As the concert finishes, and Ktu’s forty-sixth birthday wanes, the German shepherd rises and walks across the bar, delicately stepping among beer puddles, plastic cups, ash. I give a page of my notebook to a handsome punk who asks for it. He returns a few lines from the Renaissance poet Pierre de Ronsard. I accept the gift politely, but secretly I am flattered. The studs on his leather jacket are taller than the other regalia I see, and I imagine this accords him alpha status.

Ktu, who had opened squats before, is unbothered that this one will soon close. He and Morlon spend nights roaming the city, eyeing vacancies. They want to open their next squat on the Champs-Elysées, for symbolic reasons. Squats are like phoenixes. Normally they don’t last thirteen years. “A squat is ephemeral,” Ktu says. “If we open another squat, we’ll call it La Miroiterie.”

Everyone from punks to arrondissement officials tells me Paris requires La Miroiterie so the city’s art has room to breathe, but I am not sure. More artists used to work here, but some left under the threat of eviction. Now, apart from concerts, the only art I see produced is Morlon’s watercolor of a glass building surrounded by palms, fountains, knots of red blossoms, and a sign: number 88. “It’s La Miroiterie in the future,” Morlon said.

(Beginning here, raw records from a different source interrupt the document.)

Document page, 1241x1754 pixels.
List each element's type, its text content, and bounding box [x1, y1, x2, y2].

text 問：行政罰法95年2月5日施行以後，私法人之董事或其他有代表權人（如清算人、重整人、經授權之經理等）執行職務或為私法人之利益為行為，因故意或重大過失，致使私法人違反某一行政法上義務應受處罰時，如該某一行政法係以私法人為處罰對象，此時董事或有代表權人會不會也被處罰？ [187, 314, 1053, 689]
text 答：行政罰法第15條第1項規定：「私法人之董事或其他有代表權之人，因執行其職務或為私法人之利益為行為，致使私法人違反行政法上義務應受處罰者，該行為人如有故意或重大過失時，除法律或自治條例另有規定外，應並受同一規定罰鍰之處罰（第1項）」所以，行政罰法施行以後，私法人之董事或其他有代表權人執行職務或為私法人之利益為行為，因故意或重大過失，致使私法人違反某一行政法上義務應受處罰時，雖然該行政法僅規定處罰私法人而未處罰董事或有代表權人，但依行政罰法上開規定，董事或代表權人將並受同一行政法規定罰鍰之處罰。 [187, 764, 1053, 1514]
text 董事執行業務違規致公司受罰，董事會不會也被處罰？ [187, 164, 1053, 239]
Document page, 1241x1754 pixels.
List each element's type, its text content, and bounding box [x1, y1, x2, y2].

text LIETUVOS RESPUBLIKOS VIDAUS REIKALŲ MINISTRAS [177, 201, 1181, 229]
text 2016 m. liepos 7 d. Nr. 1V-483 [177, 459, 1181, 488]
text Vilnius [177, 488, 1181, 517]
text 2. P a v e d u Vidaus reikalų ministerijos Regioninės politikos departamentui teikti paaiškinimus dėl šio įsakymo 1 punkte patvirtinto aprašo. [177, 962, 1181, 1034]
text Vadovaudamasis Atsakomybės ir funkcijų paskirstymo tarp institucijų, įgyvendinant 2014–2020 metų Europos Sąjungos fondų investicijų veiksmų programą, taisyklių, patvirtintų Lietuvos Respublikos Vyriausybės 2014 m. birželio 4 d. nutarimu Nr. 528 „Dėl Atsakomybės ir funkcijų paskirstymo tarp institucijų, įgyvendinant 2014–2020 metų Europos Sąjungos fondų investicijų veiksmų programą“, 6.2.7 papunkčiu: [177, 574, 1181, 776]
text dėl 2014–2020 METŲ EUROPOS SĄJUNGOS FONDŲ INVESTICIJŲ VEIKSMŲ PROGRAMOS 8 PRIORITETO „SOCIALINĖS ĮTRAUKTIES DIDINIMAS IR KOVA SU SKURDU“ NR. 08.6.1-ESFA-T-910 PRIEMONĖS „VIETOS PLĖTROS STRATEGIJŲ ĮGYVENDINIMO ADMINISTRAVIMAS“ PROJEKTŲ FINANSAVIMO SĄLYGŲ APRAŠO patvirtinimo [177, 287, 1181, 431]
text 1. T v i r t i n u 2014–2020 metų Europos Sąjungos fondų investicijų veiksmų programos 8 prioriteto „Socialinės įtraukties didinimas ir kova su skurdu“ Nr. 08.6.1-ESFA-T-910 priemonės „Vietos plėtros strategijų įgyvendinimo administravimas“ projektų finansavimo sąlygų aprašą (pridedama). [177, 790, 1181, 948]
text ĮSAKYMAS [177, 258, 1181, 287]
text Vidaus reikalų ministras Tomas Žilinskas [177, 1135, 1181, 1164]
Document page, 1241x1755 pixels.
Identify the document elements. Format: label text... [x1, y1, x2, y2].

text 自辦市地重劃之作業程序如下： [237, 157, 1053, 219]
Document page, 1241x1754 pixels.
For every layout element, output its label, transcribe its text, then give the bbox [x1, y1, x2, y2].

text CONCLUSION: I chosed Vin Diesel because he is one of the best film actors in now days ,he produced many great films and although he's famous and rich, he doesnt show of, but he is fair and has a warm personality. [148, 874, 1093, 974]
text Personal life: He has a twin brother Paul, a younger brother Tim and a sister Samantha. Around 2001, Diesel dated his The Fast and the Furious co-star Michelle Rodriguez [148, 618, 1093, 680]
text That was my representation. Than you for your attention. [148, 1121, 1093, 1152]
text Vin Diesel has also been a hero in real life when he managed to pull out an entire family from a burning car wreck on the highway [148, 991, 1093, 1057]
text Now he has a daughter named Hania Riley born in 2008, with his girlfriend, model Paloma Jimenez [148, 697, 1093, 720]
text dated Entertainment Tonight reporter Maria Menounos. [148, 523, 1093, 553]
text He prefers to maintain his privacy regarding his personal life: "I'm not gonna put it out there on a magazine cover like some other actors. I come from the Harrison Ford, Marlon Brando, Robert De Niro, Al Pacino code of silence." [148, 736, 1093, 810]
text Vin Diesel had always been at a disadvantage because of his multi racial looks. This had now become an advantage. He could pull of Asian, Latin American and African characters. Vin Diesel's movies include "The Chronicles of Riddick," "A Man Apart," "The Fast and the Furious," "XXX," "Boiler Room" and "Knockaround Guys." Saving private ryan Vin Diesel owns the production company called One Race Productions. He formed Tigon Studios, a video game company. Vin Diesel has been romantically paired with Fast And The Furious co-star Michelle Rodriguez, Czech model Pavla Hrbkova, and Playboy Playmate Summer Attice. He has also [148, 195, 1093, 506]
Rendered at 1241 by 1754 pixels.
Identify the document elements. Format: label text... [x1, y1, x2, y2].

Really what I’m listening for, above the din of the concert, is what the squatters produce, and sometimes I catch a soft melody, and sometimes it eludes me. When it does, those who live at La Miroiterie appear not as artists, but instead as thirteen people who want an impossible home. Devos says, “You see the moon every time you enter La Miroiterie, between the trees.” I never have.

The squatters say the commissariat promised to warn them two weeks before eviction, but Dreyfus advised them to leave before the winter truce ends. Devos has been slowly boxing up her possessions since November: a matter of pride. “We are the ones who will choose the way of leaving,” she said.

Swan Moteurs, who organizes rap concerts at the squat, predicts one hundred and sixty police will come to ensure the squatters go. As he served concertgoers mulled wine in quickly melting plastic cups, he explained that the squatters had gathered more than ten thousand signatures against their eviction. They could even summon supporters for a barricade. “If we say, ‘Come, wage war,’ they’ll come.”